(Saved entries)
• • • • •
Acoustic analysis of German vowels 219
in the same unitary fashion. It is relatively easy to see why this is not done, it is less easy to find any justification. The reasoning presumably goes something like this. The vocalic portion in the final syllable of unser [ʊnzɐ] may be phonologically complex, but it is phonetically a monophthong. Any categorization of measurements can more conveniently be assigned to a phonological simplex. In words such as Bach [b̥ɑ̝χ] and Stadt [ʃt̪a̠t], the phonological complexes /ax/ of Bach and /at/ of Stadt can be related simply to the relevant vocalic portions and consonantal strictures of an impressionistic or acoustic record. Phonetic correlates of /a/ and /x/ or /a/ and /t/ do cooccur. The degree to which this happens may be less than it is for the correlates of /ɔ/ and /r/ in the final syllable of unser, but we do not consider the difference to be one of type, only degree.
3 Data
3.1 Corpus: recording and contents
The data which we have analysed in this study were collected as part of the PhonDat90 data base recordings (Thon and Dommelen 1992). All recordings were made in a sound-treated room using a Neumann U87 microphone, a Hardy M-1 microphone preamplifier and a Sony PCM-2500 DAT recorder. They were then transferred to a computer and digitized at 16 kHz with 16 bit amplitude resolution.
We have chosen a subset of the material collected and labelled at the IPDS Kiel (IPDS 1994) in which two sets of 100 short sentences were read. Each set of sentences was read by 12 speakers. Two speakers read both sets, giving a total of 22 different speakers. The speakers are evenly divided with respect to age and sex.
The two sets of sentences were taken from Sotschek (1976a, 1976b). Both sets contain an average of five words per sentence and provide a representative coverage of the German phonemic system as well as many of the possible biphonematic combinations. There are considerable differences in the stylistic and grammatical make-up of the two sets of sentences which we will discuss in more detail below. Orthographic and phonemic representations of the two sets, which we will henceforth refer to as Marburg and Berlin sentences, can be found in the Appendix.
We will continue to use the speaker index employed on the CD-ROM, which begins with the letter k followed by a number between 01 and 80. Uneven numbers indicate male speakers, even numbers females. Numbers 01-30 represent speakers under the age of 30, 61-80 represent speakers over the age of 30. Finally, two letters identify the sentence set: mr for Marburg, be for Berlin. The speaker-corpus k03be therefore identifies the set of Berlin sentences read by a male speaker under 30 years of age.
• • • • •
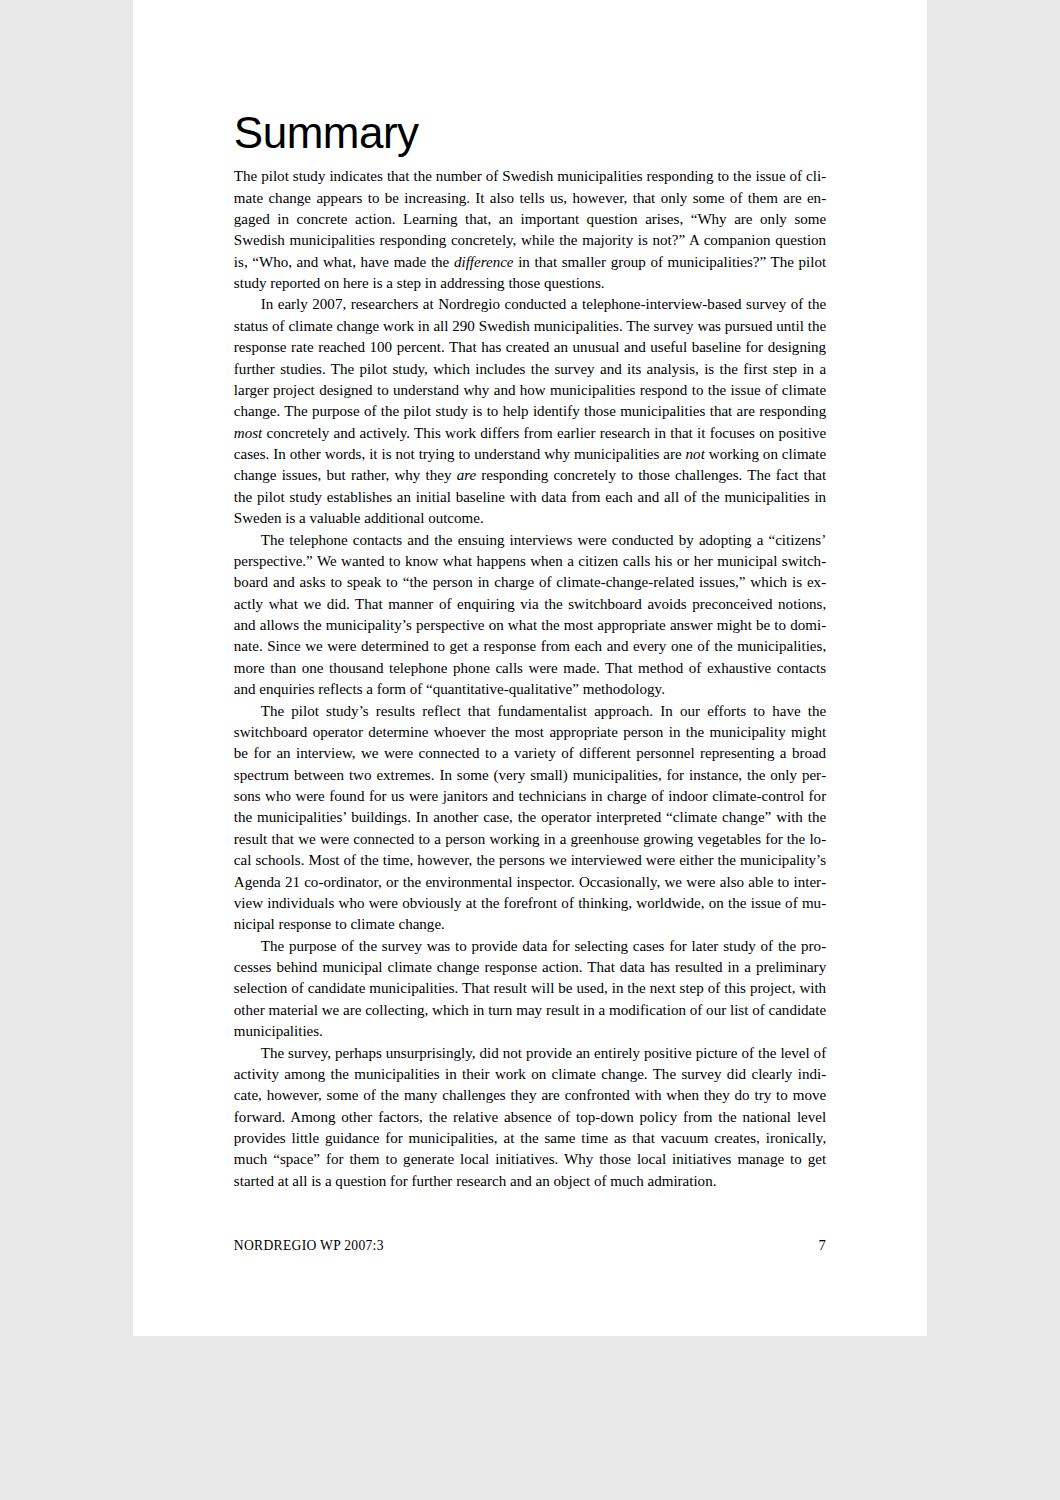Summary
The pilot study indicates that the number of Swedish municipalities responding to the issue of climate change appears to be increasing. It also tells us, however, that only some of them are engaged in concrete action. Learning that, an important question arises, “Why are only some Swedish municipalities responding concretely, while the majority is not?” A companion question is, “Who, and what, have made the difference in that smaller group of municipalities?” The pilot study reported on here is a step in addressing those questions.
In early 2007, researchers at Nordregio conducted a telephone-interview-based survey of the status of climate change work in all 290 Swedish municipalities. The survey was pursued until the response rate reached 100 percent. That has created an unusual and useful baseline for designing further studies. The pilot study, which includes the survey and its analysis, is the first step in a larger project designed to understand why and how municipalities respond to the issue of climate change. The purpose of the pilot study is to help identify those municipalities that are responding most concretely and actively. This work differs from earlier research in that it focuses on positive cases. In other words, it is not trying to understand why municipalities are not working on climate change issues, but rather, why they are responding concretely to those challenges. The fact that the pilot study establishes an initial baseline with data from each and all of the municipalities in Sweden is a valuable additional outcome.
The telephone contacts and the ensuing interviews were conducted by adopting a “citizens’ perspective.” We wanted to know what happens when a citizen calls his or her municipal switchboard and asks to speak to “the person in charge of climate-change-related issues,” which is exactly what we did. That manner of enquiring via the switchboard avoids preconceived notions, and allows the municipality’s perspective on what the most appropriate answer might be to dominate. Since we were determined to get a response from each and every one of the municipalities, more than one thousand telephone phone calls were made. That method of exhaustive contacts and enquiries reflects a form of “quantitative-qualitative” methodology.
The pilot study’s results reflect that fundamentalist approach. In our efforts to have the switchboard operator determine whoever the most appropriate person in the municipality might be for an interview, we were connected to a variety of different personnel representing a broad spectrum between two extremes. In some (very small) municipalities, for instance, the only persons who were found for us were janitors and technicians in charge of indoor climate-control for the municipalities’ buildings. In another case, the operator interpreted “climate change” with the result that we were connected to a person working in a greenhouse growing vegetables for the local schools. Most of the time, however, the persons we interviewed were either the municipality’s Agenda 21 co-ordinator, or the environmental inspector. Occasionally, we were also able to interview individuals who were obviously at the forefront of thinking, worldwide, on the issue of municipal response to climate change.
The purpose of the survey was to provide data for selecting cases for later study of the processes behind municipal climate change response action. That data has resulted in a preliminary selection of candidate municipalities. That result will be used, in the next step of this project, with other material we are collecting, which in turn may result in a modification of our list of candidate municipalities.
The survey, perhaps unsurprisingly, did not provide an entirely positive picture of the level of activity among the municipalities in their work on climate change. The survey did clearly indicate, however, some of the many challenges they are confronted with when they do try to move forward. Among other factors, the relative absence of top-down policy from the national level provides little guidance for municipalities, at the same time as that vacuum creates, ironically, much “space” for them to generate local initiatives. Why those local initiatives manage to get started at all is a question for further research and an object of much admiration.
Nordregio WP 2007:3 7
• • • • •
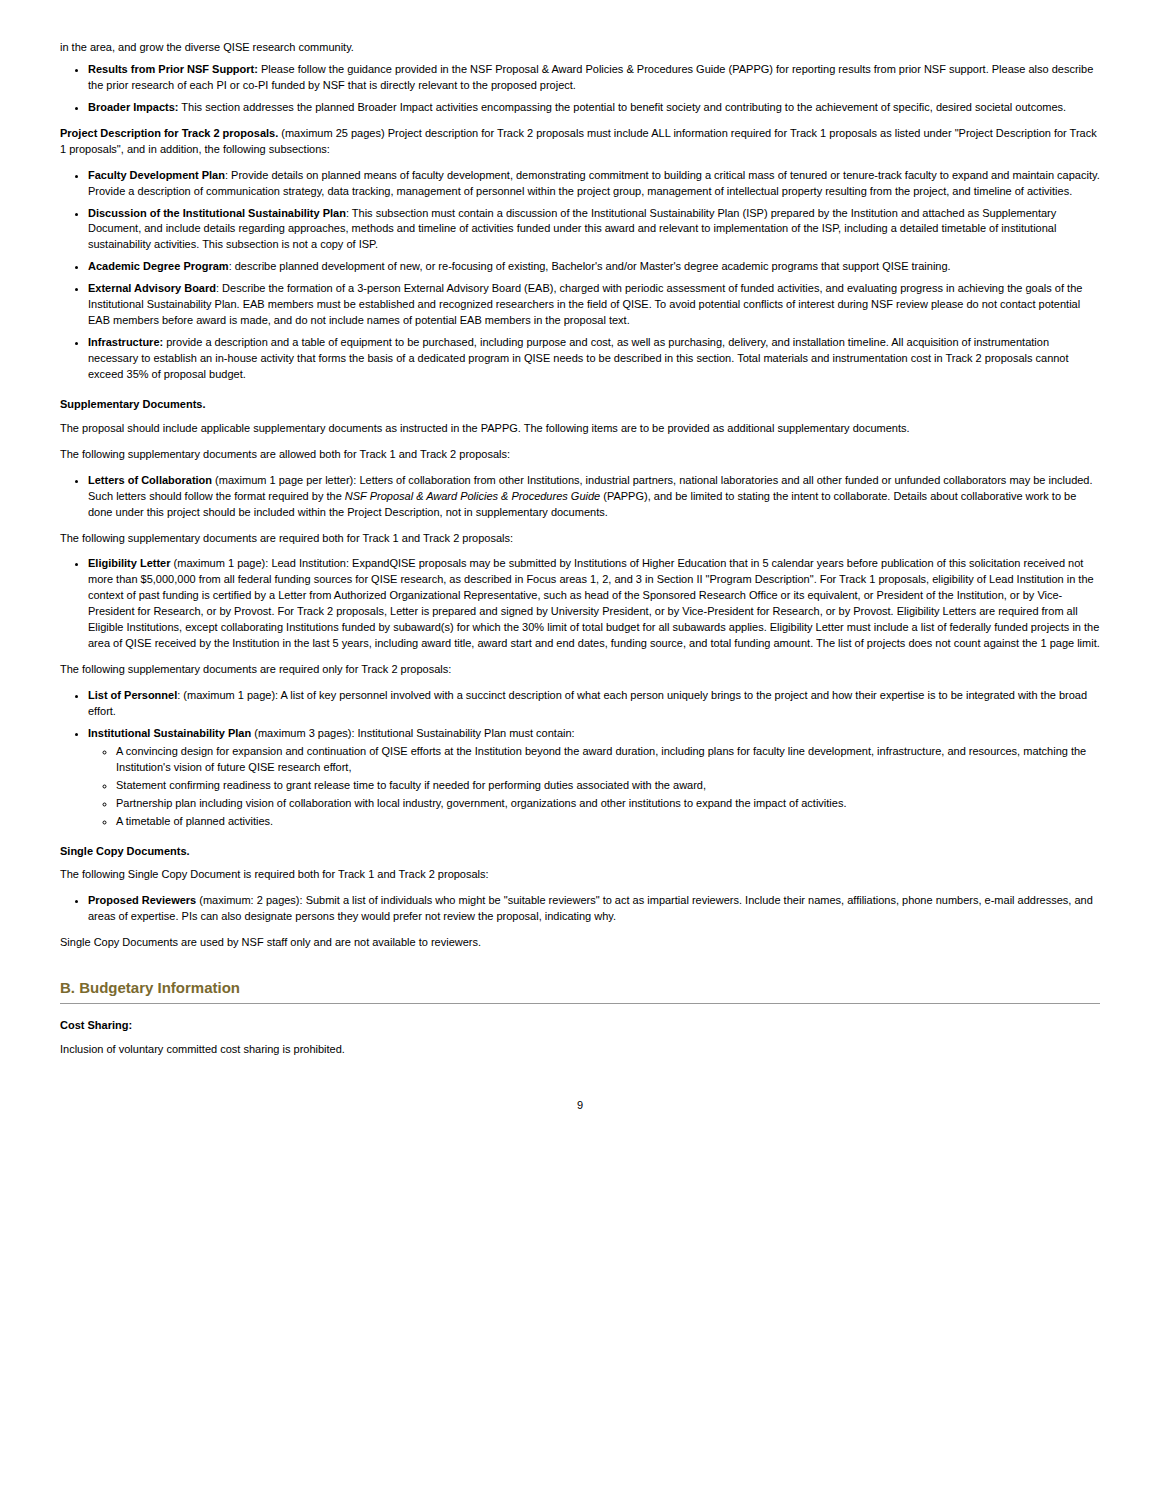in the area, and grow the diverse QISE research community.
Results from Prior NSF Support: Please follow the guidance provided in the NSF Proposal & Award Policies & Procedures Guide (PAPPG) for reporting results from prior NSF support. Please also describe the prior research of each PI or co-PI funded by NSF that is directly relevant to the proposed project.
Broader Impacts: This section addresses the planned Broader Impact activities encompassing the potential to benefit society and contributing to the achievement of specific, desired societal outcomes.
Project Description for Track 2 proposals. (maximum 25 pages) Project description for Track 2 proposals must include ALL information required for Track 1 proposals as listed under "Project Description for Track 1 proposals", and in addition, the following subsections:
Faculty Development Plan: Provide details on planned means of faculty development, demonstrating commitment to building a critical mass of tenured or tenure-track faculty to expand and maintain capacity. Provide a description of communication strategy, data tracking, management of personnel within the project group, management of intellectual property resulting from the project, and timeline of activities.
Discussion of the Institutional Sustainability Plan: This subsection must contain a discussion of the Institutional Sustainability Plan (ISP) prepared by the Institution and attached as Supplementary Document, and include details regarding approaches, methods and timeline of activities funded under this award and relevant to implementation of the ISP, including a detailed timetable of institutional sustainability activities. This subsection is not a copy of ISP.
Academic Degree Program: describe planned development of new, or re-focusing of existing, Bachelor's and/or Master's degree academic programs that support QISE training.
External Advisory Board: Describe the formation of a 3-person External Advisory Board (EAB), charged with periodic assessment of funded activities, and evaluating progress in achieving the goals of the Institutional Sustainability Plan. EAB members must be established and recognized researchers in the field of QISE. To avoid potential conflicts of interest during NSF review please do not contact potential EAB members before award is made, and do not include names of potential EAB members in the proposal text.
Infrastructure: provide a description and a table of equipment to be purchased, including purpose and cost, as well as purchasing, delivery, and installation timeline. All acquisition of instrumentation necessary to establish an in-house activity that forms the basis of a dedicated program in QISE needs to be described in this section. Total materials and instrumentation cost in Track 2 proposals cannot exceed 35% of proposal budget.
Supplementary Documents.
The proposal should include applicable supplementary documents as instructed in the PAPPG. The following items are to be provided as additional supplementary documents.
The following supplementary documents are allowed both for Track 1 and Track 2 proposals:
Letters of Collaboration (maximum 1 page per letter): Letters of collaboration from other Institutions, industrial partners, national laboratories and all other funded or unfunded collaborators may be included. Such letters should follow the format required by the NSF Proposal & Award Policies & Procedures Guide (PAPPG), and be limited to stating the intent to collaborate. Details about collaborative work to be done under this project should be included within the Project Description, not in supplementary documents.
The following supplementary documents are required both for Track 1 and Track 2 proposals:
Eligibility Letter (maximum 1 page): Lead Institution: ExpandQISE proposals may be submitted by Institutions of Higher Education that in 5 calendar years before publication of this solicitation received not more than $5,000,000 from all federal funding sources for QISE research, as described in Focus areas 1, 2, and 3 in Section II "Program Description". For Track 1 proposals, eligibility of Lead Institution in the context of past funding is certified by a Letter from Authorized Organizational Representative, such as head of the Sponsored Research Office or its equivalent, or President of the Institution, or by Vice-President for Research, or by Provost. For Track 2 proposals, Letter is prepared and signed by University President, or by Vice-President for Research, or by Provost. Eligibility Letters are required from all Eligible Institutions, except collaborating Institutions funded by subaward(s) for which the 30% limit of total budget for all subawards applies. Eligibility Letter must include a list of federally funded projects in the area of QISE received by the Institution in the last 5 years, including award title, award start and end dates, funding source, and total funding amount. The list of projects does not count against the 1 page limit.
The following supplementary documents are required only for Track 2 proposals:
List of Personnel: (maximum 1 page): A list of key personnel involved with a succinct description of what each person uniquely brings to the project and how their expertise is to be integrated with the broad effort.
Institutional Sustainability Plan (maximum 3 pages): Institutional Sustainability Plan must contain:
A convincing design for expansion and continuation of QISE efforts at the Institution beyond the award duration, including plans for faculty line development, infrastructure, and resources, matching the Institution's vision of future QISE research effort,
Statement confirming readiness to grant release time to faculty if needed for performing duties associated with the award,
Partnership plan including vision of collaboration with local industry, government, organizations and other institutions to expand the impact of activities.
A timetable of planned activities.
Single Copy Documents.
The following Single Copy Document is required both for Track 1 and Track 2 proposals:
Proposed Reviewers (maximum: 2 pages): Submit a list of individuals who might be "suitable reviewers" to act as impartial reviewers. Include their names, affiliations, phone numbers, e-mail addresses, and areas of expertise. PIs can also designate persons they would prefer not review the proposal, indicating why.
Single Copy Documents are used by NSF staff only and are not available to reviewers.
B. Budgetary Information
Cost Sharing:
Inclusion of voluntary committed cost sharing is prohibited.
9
• • • • •
**Exercise requirements**.
Look through the entries above and say how many lines hold the word "provided", giving the number alone.

**Answer to this problem**.
2